In response to this most recent motion for an extension, the Court ordered Robinson to
show cause why the case should not be dismissed for failure to prosecute. ECF No. 40. That
order explained that the amended complaint did not provide a more definite statement and noted
that the fact that Plaintiff counsel had not met with his client raised questions regarding whether
he reasonably investigated the claims prior to filing the case. On April 21, 2017, Robinson filed a
“more definite statement.” ECF No. 47. The filing is untimely and is in narrative form, not
pleading form.
On April 20, 2017, the Defendants who had been served filed a motion to strike the
amended complaint, arguing that it did not provide a more definite statement.

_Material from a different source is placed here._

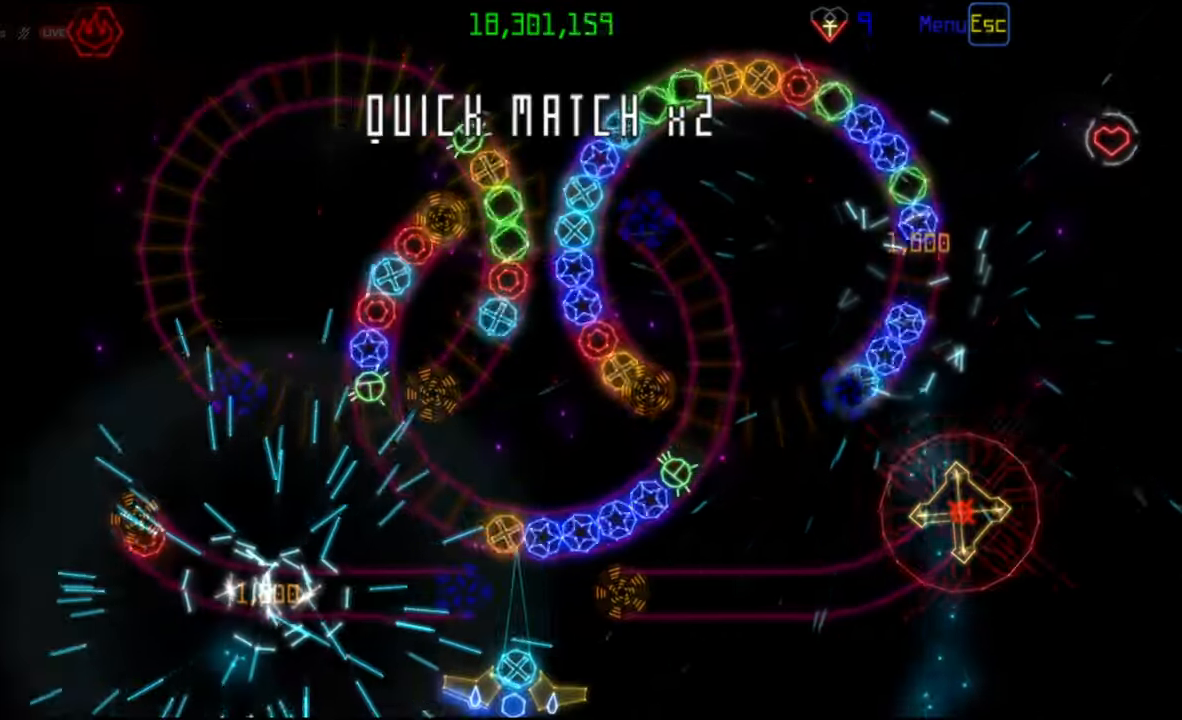
{"keys": [], "mouse": ["left"], "events": [[183, "mouse_right", "down"], [250, "mouse_right", "up"], [433, "mouse_left", "down"]]}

ECF No. 43. The
next day, Robinson filed a motion to extend, for a third time, the deadline to serve Defendant
Hoover. ECF No. 46. Robinson requests that the Court allow him to serve Hoover by either
sending the summons via certified mail to the Genesee County Sheriff’s Department or by
allowing for service by publication in accordance with M.C.L. § 2.106. In a separate motion,
Robinson alternatively requests that the Court order Genesee County to disclose Hoover’s last
known address. ECF No. 50. On May 3, 2017, the Defendants renewed their motion to strike the
amended complaint, arguing that the more definite statement provided by Robinson was
untimely and improperly formatted. ECF No. 52. Defendants also emphasize that Robinson has
not formally responded to the Court’s order to show cause.
I.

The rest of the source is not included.